• **PAGE EXTRACT**:
# # # # # # #
Our results highlight the strength of quantitative methods in elucidating competing psychological theories. We believe that our quantitative framework for jointly modeling multiple streams of data—here, sustained attention performance and self-reported mind wandering—is a step forward for teasing apart the predictions of different theories about the impact of mind wandering (see also Hawkins, Mittner, Boekel, Heathcote, & Forstmann 2015; Hawkins, Mittner, Forstmann & Heathcote 2017).

Limitations

A limitation of our Thurstonian response model is the assumption of a latent mind wandering continuum with a normally distributed latent state. This assumption is consistent with some theories of mind wandering, such as executive resource theories (e.g., Smallwood & Schooler 2006), though it may be inconsistent with others. For instance, the perceptual decoupling theory proposes that goal-directed activity takes place in one of two states: perceptual coupling where attentional resources are directed to task-relevant sensory inputs, and perceptual decoupling where attentional resources are diverted from sensory inputs toward internally-focused cognition (e.g., Smallwood & Schooler 2015). While there is evidence the latent state may be continuous or categorical (e.g., Zanesco, Denkova, Witkin, & Jha 2020), participants may more reliably report their internal state using categorical reports compared to ordinal responses, such as Likert scales (e.g., Kane, Smeekens, Meier, Welhaf, & Phillips 2021). Nevertheless, even if the latent state is discrete, its extent across time and noise in self reporting may render our continuous latent representation a reasonably good approximation. Furthermore, ordinal response models have provided an excellent description of data reported on ordinal scales, as found here (Figs. 2 and 3) and elsewhere (e.g., Boayue et al. 2020). We also note that alternative forms of the latent mind wandering state may be identifiable given appropriate data (e.g., Hawkins, Mittner, Forstmann & Heathcote 2017), and a fruitful direction for future research may be to directly compare such alternative latent forms.
# # # # # # #
• **ENTRIES SUPPLIED**:
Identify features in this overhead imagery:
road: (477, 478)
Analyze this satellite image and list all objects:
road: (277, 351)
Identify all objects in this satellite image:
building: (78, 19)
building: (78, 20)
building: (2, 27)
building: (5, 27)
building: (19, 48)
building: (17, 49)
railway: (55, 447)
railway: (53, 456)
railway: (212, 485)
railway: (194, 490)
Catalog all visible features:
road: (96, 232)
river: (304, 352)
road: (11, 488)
# # # # # # #
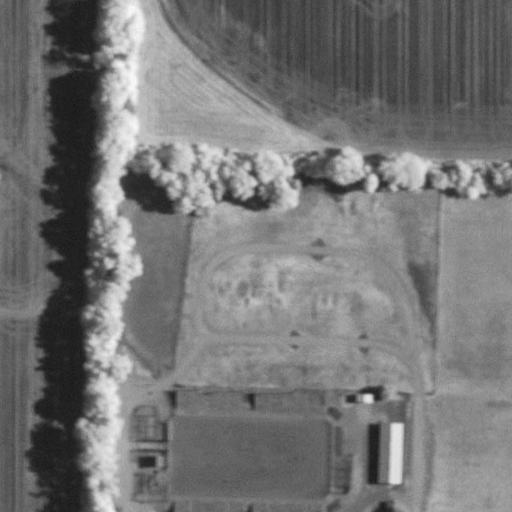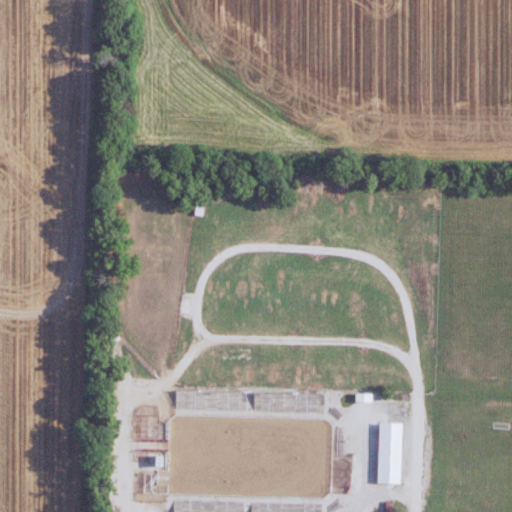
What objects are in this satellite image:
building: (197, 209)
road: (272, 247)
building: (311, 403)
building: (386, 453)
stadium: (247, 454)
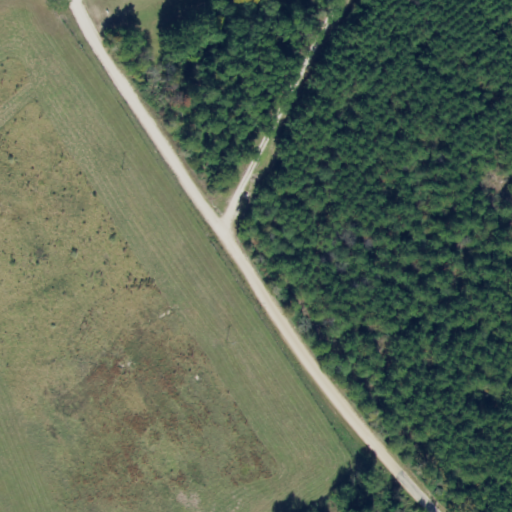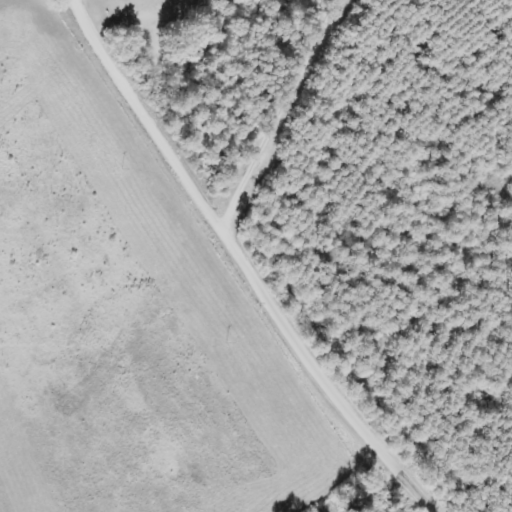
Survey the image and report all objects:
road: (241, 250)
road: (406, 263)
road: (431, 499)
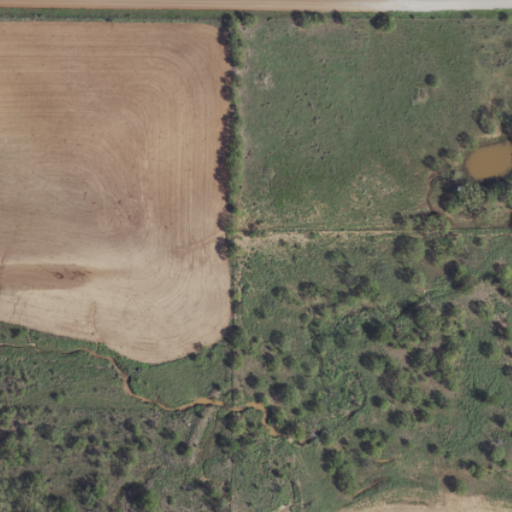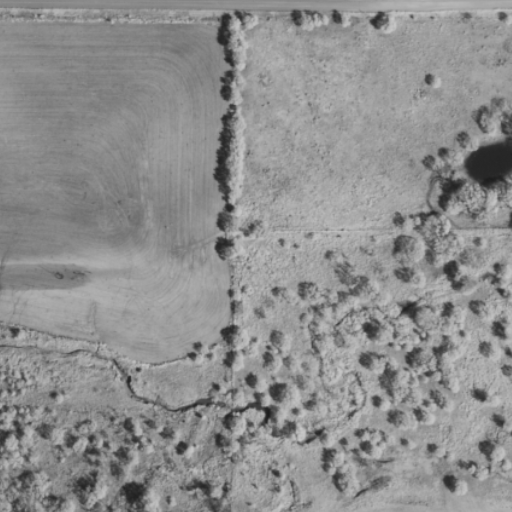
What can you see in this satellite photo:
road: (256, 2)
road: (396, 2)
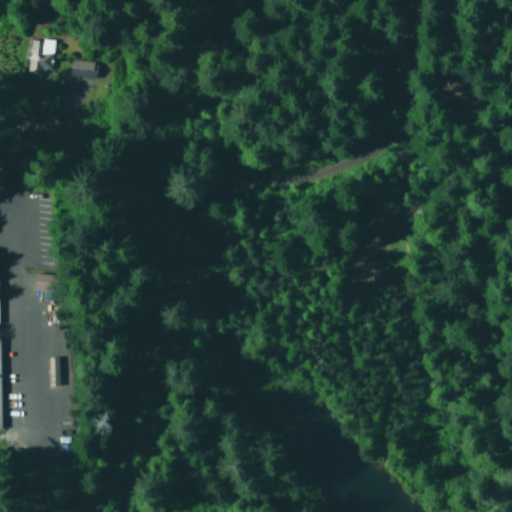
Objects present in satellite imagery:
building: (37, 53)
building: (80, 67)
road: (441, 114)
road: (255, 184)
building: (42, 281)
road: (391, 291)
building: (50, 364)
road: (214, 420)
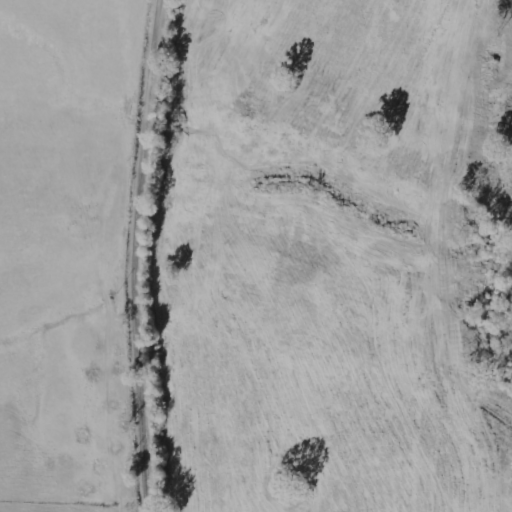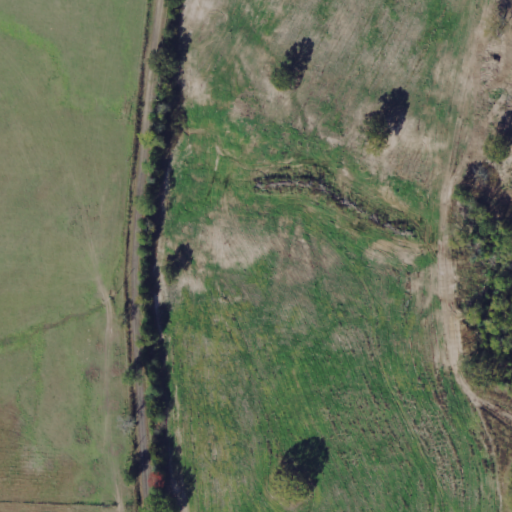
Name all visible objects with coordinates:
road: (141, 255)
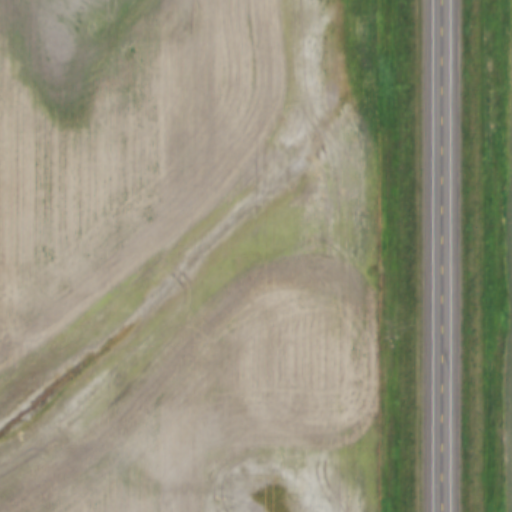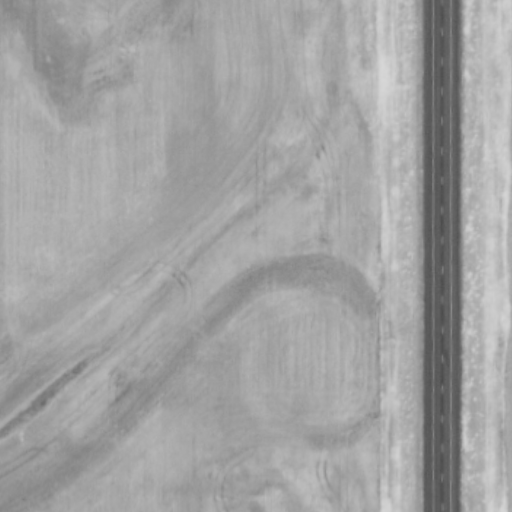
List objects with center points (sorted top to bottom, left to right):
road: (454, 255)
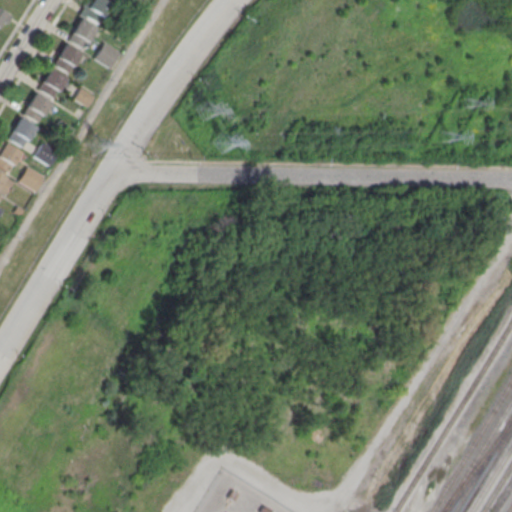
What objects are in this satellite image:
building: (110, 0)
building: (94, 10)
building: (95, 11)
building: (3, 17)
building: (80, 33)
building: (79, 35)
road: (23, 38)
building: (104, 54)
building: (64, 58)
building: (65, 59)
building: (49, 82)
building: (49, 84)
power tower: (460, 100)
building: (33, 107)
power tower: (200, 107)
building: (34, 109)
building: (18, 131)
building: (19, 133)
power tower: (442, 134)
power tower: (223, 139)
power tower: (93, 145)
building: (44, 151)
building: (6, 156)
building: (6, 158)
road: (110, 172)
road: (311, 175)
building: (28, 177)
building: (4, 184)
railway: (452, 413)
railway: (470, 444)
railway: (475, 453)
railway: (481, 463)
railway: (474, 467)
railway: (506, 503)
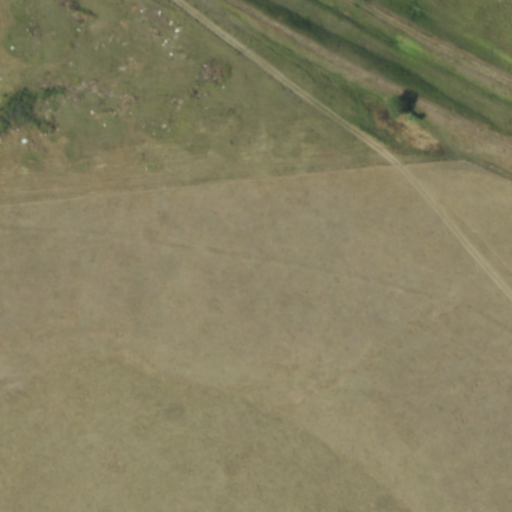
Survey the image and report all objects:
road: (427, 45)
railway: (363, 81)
# # # # # # #
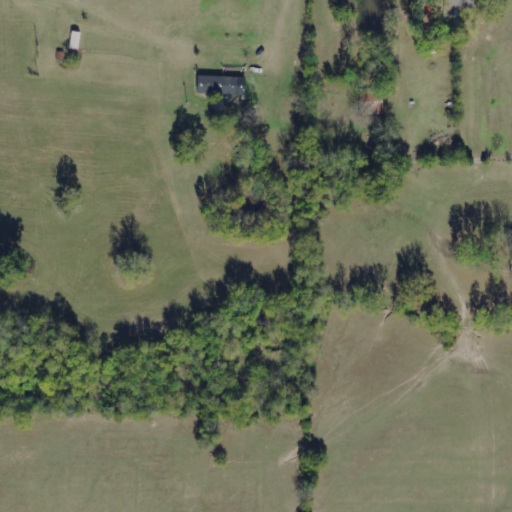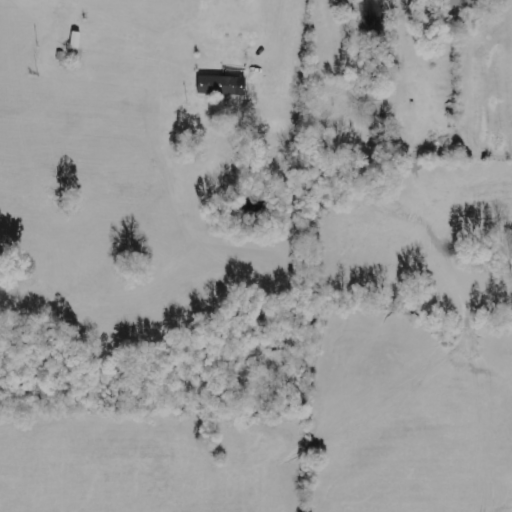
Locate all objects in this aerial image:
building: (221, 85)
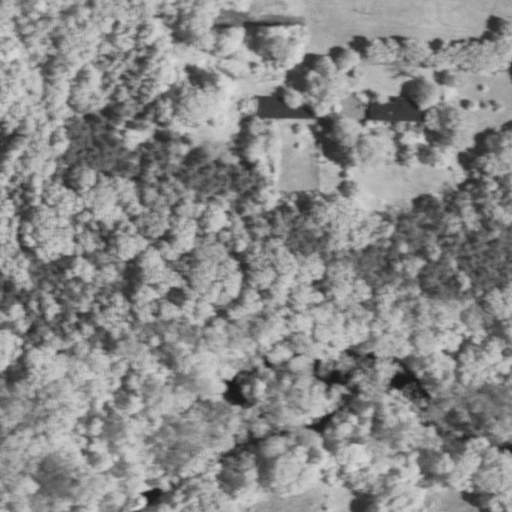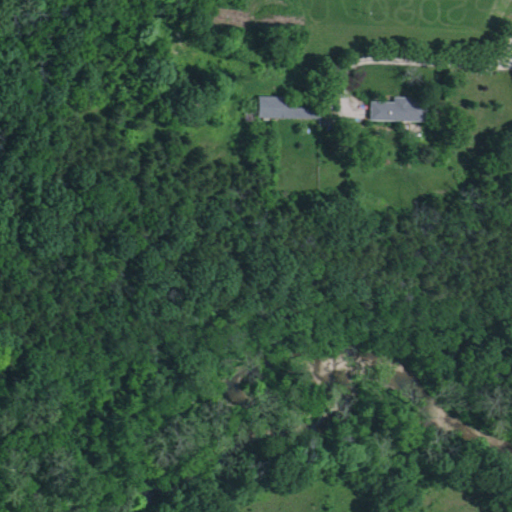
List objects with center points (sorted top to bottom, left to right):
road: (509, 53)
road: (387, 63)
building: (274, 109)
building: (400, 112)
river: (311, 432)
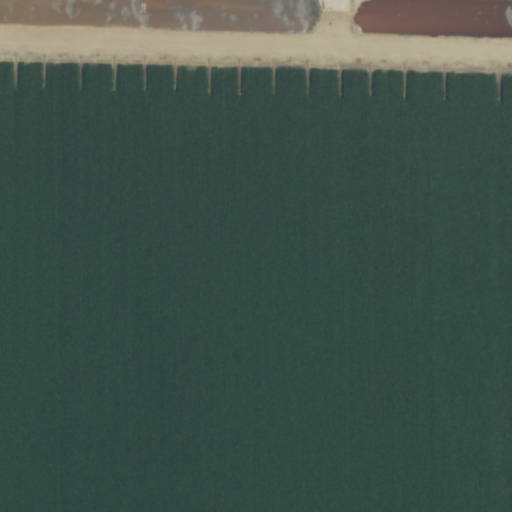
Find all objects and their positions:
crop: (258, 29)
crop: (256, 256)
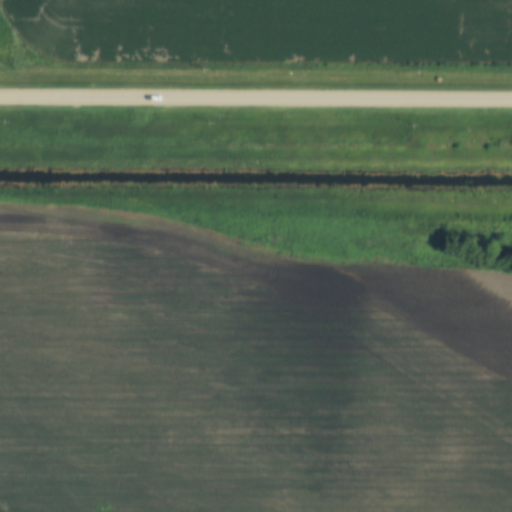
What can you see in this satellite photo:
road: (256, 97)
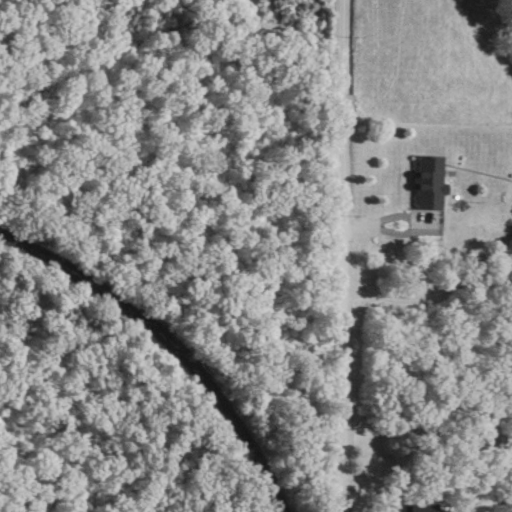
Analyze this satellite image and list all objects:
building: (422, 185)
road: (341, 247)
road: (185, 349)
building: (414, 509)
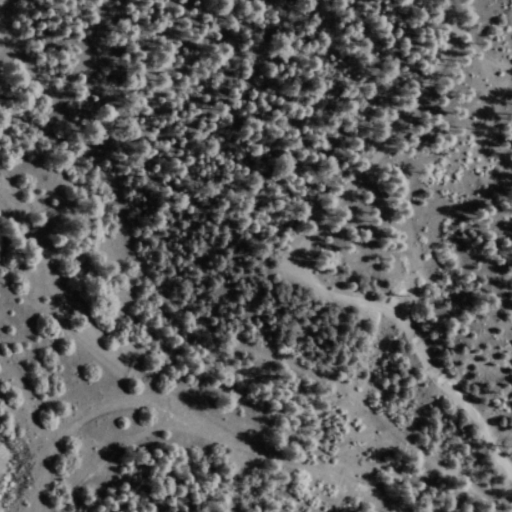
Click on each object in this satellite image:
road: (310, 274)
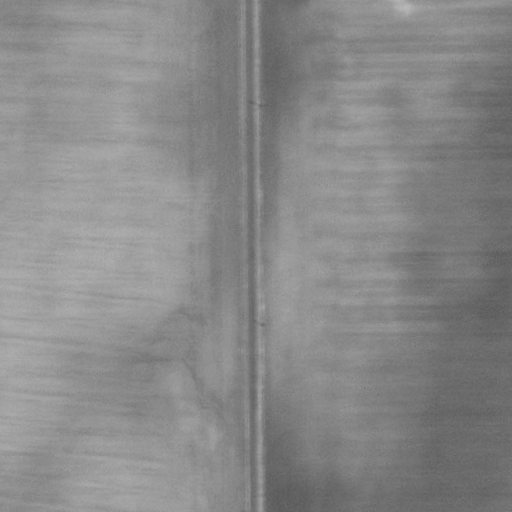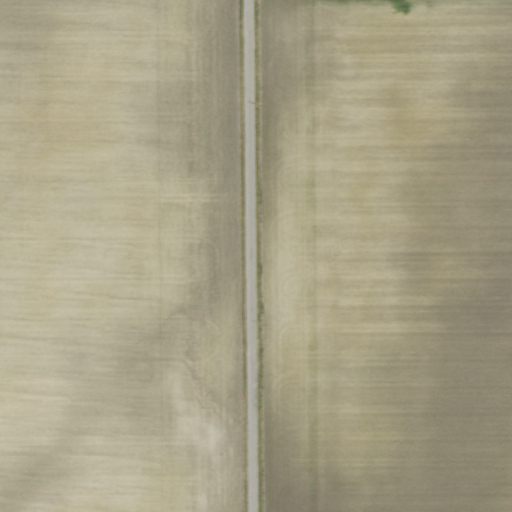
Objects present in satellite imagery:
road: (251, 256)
# # # # # # #
• **EXERCISE SET**:
1 > Rewrite the passage on mind wandering from the words "Our results highlight" through the words "Forstmann & Heathcote 2017).", with "sustained attention performance" replaced by "vigilance task performance".
2 > Translate this sentence from the passage on mind wandering into Spanish: "A limitation of our Thurstonian response model is the assumption of a latent mind wandering continuum with a normally distributed latent state."

• **ANSWERS GIVEN**:
1 >
Our results highlight the strength of quantitative methods in elucidating competing psychological theories. We believe that our quantitative framework for jointly modeling multiple streams of data—here, vigilance task performance and self-reported mind wandering—is a step forward for teasing apart the predictions of different theories about the impact of mind wandering (see also Hawkins, Mittner, Boekel, Heathcote, & Forstmann 2015; Hawkins, Mittner, Forstmann & Heathcote 2017).

2 > Una limitación de nuestro modelo de respuesta thurstoniano es la suposición de un continuo latente de divagación mental con un estado latente distribuido normalmente.